D'altronde, pur sostenendo che sul conto corrente cointestato oggetto di causa fossero stati versati anche emolumenti derivanti da collaborazioni svolte dal medesimo, il convenuto non ha fornito prova concreta di tale circostanza, limitandosi ad affermazioni generiche. In particolare, dalla documentazione prodotta in giudizio, compresa la lista movimenti dallo stesso depositata
(vedi allegato n. 1 di cui alla memoria ex art. 183, n. 2 depositata in data 02/11/2023), risultano solo accrediti riconducibili allo stipendio dell'attrice e n. 3 bonifici provenienti dall'Istituto “IPSSAR
Vincenzo LE (rispettivamente in data 13/11/2019, 21/04/2020 e 13/08/2020), scuola presso la quale, per stessa ammissione del convenuto (cfr. pag. 6 di cui alla comparsa di costituzione), lavora l'attrice.
Ne consegue che le affermazioni circa una contribuzione propria al conto di risparmio risultano sfornite di riscontro documentale e non possono, quindi, essere accolte. È pertanto da ritenersi dimostrato che il conto oggetto di giudizio sia stato alimentato unicamente con le somme percepite dall'attrice a titolo di retribuzione lavorativa.
Ne consegue che il prelievo effettuato dal convenuto, in mancanza di un valido titolo giustificativo, deve qualificarsi come indebito, con conseguente obbligo di restituzione in favore dell'effettiva titolare delle somme.

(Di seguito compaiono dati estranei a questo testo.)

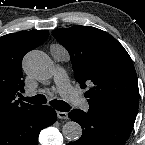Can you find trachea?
<instances>
[{
    "label": "trachea",
    "mask_w": 145,
    "mask_h": 145,
    "mask_svg": "<svg viewBox=\"0 0 145 145\" xmlns=\"http://www.w3.org/2000/svg\"><path fill=\"white\" fill-rule=\"evenodd\" d=\"M22 100L29 102L31 104H45L47 102V99L44 95H36L33 97H26V98L22 97ZM50 105L56 110L61 112H67L70 110V106L66 102L61 100L54 99L50 101Z\"/></svg>",
    "instance_id": "obj_1"
}]
</instances>
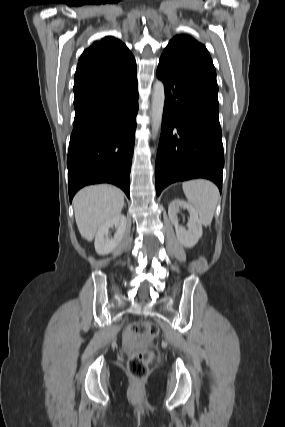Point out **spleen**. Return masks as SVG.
<instances>
[{
  "mask_svg": "<svg viewBox=\"0 0 285 427\" xmlns=\"http://www.w3.org/2000/svg\"><path fill=\"white\" fill-rule=\"evenodd\" d=\"M184 194L194 207L203 225L211 224L219 200V191L208 180L196 179L183 182Z\"/></svg>",
  "mask_w": 285,
  "mask_h": 427,
  "instance_id": "1",
  "label": "spleen"
}]
</instances>
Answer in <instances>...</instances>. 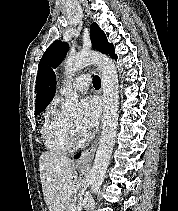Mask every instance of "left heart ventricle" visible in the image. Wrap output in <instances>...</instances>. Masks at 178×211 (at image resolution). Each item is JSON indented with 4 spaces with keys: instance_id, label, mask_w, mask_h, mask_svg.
<instances>
[{
    "instance_id": "obj_1",
    "label": "left heart ventricle",
    "mask_w": 178,
    "mask_h": 211,
    "mask_svg": "<svg viewBox=\"0 0 178 211\" xmlns=\"http://www.w3.org/2000/svg\"><path fill=\"white\" fill-rule=\"evenodd\" d=\"M71 122H72L73 124H75V123L77 122V119H76V118L71 119ZM79 133H80V132H79ZM80 135H81V137H84L82 133H80Z\"/></svg>"
}]
</instances>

In conclusione, alla luce delle argomentazioni svolte, il convenuto deve essere condannato al pagamento in favore della parte attrice della somma pari ad euro 13.006,75, oltre interessi legali dalla domanda giudiziale al saldo.
Quanto, infine, al governo delle spese processuali, seguono la soccombenza e vengono liquidate d'ufficio in dispositivo, tenuto conto del valore della controversia e dell'attività processuale svolta ai sensi del DM 147/2022.
P.Q.M.
Il Tribunale di Napoli, II sezione Civile, in composizione monocratica, definitivamente pronunciando nella causa promossa come in narrativa, ogni contraria istanza ed eccezione disattesa, così provvede:
1) Accoglie la domanda attorea e condanna a restituire, in favore di Controparte_1
, la complessiva somma di euro 13.006,75, oltre interessi come indicato in Parte_1
parte motiva;
2) condanna al pagamento delle spese di lite che si liquidano in euro Controparte_1
237,00 per spese vive ed euro 5.077,00 per compenso professionale, oltre IVA, CPA e rimborso forfettario al 15%, da distrarsi in favore dell'avv. Rosa Di Caprio dichiaratosi antistatario.